A aparência dos usuários de crack é parecida. Pessoas muito emagrecidas, com perda de quase toda gordura corporal - o que se manifesta com aquele rosto encovado, as olheiras pelos muitos dias sem dormir ou descansar, as roupas miseráveis, o aspecto sujo. Não é à toa que as pessoas os chamem de zumbis ou ratos , o que demonstra o grau de marginalidade que atingem. As pessoas julgam. Tem nojo. A adicção é a doença do ainda.
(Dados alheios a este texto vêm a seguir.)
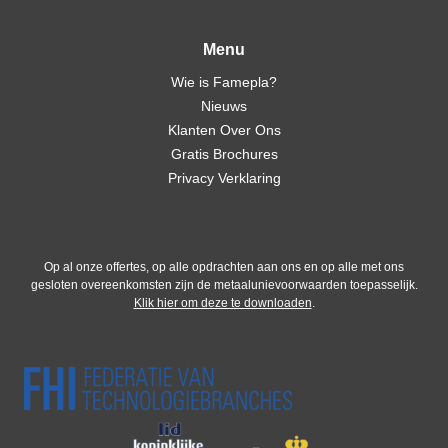
Menu
Wie is Famepla?
Nieuws
Klanten Over Ons
Gratis Brochures
Privacy Verklaring
Op al onze offertes, op alle opdrachten aan ons en op alle met ons
gesloten overeenkomsten zijn de metaalunievoorwaarden toepasselijk.
Klik hier om deze te downloaden
.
Qualquer adicto que se assuma como tal pode se enxergar naquela situação e sabe que o fundo do poço é ilusório: sempre pode piorar.
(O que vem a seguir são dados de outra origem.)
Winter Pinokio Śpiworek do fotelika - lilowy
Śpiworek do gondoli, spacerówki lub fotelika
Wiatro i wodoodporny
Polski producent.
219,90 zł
Uma impressão pessoal é que o vício em heroína ou crack, quando grave (e não precisa muito para se tornar grave) é algo excludente da ordem social (embora faça parte dela). São dois exemplos da adicção que habitam um mundo com uma ética e um comportamento singular. Incompreensível para quem não vive esta realidade, existe um sistema no caos. Mulheres e pessoas LGBTQIA+ vivem uma situação de marginalidade dentro da marginalidade. A prostituição é quase uma regra. Uma pedra, um tapa , cinco ou dez reais são o suficiente para um boquete ou uma transa. Aparentemente destituídos de qualquer prazer. Aliás, a falta de prazer parece ser a regra no crack - embora toda regra tenha excessões. Depois do primeiro soco no peito, é só a nostalgia deste "momento mágico": o que resta é dor, obsessão, compulsão, sofrimento, paranoia. O usuário de crack se emburaca: trancado em si mesmo, fuma uma pedra atrás da outra até acabar com tudo o que tem e, inicialmente, procurar à volta algum vestígio de droga. Não acha. Vai para a rua, a trotear atrás de mais droga. A tragédia começa. Primeiro passa a vender (e trocar) tudo o que tem pela droga. Rouba em casa, ameaça a família, manipula, troca roupas, trafica - enfia-se em situações complicadas com traficantes - apanha e pode ser até morto, como exemplo, por valores irrisórios. Já ouvi relatos de pessoas que trocaram freezers, carne, salchichas, privadas, janelas e - óbvio, televisores, celulares, por 2 ou 3 pedras de crack, consumidas em 10 ou 15 minutos.

O pecado mora ao lado

Minha maior proximidade com o Crack foi estar internado com usuários. Uma vez, eu estava em um quarto para 3 pessoas e ocupava a cama do centro. De cada lado, um dependente de crack. Excelentes pessoas, não tinham a aparência que habitualmente imaginamos: eram pessoas comuns. Logo que chegam à clínica, percebe-se um cheiro diferente - eles exalam um odor peculiar de algo que lembra óleo queimado. Percebi isso depois de um tempo. Compreendi isso depois de um tempo. Foram eles que me contaram em detalhes a vida dos usuários. Os horrores. A compulsão doentia, que nada mais consegue enxergar senão a brasa se extinguindo, as cinzas. Os dedos queimados. Os lugares sórdidos, cheirando à mijo e à fezes. Sombrios. Escuros. Vultos em torno. A paranoia. Nóias. Vendo a polícia em todos os cantos. Escondendo-se - alguém vai chegar - as sirenes, as vozes, tudo dá medo. Não é uma encruzilhada, é uma armadilha. É um beco sem saída.

Recuperação

Felizmente vi várias pessoas se recuperarem do uso de crack. Uma tarefa hercúlea. Só é possível um dia de cada vez. As irmandades de mútua ajuda fazem milagres. Uma frequência diária às reuniões parece-me fundamental. Boa parte destas pessoas precisam de longos períodos afastados da sociedade, em fazendas e centros de recuperação. A ideia de Deus - ou de um Poder Superior - é muito presente: muitos conhecem a Bíblia como a palma das mãos. Acho que a vida no inferno cria a necessidade de Deus. O crack é uma droga - tão maldita quanto qualquer outra, mas que uma tragada pode significar uma sentença de morte. Se você for um adicto, não chegue nem perto. Quem vai ganhar a parada é a droga. Sempre.